Qualcosa prese il sopravvento nella mente dell'umano, si era ora messo ad osservare quanto di vivo c'era accanto a lui, rendendosi conto che, nonostante si udissero il suono dei grilli, i cip dei passerotti, le strimpellate delle ali di qualche insetto volante, ai suoi occhi nulla, nessun tesoro, nessuna bellezza della natura sarebbe valsa come Karkat. Il tutto, la visuale, in un qualche strano modo lo esaltava.
Ripercorreva più volte con gli occhi questo tratto, dal basso verso l'altro: le nere scarpe con la bianca suola erano, senza esercitare forza, adagiate sul letto di foglie sotto la chioma dell'acero alle loro spalle, più in sù le esili gambe, paragonabili a quelle di un fenicottero, tanto fragili d'apparenza ma evidentemente con una loro forza da permettergli di reggersi, decisamente troppo larga invece, la maglietta, che comunicava al mondo a quale segno zodiacale appartenesse e, infine c'era il volto, quel volto.

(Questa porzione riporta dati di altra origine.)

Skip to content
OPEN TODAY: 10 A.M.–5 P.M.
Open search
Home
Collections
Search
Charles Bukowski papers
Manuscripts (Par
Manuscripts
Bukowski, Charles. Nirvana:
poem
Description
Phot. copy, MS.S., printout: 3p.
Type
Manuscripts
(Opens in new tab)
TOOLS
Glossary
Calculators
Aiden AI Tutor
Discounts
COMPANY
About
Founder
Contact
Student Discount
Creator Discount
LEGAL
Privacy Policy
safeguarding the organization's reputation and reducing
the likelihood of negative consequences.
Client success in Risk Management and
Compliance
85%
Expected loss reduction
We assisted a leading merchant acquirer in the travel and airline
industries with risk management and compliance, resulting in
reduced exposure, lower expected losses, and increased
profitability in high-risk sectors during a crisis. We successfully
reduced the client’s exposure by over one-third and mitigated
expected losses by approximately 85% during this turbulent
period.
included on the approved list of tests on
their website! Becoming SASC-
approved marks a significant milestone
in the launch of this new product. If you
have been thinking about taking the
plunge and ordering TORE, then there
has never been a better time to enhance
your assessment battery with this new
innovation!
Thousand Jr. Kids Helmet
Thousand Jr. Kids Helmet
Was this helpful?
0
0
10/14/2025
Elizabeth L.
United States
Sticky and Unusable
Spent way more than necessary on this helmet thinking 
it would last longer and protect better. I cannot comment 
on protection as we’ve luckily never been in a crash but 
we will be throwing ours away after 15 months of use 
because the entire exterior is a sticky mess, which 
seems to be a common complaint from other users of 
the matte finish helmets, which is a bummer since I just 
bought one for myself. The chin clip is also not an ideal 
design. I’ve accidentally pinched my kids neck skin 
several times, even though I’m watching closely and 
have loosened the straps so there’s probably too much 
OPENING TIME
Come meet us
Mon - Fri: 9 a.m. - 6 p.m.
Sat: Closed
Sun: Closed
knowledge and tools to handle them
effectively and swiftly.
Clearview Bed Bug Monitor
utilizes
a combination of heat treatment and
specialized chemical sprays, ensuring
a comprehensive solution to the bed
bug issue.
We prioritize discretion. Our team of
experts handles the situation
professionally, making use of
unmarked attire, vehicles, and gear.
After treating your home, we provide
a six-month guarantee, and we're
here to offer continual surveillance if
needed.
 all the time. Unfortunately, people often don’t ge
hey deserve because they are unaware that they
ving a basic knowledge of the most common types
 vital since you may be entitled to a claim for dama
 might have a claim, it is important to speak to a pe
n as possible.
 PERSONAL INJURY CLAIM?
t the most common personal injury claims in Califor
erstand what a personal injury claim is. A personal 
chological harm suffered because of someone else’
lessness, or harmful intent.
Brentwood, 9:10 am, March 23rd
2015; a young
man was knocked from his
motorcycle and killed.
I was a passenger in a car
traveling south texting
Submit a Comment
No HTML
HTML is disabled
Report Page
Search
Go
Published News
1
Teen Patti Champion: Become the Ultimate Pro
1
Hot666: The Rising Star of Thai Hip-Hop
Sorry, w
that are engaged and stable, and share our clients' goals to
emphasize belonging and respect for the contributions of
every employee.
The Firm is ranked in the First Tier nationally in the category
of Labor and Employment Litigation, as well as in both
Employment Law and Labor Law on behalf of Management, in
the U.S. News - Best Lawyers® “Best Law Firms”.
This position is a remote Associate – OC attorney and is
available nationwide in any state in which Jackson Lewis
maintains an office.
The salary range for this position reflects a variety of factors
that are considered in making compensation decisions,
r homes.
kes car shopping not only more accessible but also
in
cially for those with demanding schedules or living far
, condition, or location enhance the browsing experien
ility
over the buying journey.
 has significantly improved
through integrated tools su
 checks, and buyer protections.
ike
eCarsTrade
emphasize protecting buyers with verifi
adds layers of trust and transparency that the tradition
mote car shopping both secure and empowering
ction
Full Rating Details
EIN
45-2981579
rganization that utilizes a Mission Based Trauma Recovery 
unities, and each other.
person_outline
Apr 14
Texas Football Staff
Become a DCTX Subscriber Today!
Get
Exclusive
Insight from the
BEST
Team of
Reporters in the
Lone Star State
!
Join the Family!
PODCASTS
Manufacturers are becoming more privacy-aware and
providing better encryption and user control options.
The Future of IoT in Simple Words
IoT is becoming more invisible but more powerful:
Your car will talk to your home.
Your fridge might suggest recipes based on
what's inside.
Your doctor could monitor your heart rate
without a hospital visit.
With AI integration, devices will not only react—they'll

I capelli neri sbarazzini, quasi fosse o appena sveglio o appena fulminato, labbra che per lui erano le più desiderabili al mondo, soprattutto quelle rare volte i cui angoli erano rivolti verso l'alto e sorrideva; quel naso, forse un po schiacciato, ma anch'esso sprizzava tenerezza da tutte le narici, e quegli occhi infine...
Gli occhi di Karkat, pensava John, gli ricordavano quelli di un simpatico lemure del Madagascar, oppure quelli di un drogato.
E nel complesso, pensava che fin dall'inizio non gli fosse mai importato del fatto che lui era un umano e il suo amato un troll, al contrario, quest'ultimo sembrava averci più volte riflettuto ma mai fatto un dramma. 
John credeva che se Karkat fosse stato un umano, i giochi sarebbero stati già dall'inizio molto più facili; credeva anche che, nel caso fosse invece stato un peluche, avrebbe dormito tutte le notti accoccolato al suo fianco, ancora, se fosse stato un veleno, si sarebbe avvelenato, ma di fatto, voleva essergli accanto. Karkat era in ogni caso un troll, e John gli dava il suo amore.
Un John umano sempre più stuzzicato si chinò su di un Karkat troll innanzitutto per schioccargli un bacio sulla fronte, poi sul setto nasale, successivamente per incomiciare ciò che si era sempre proibito e mai azzardato a fare, prendendo il ritmo grazie al venticello che da quando si erano sistemati in quel posticino non li aveva abbandonati; e tutto il cumulo di foglie raggruppate sotto la veglia della pianta venne dissolto e ogni foglia persa nell'aria: in parte colpa del vento che tirava, in parte colpa dei due.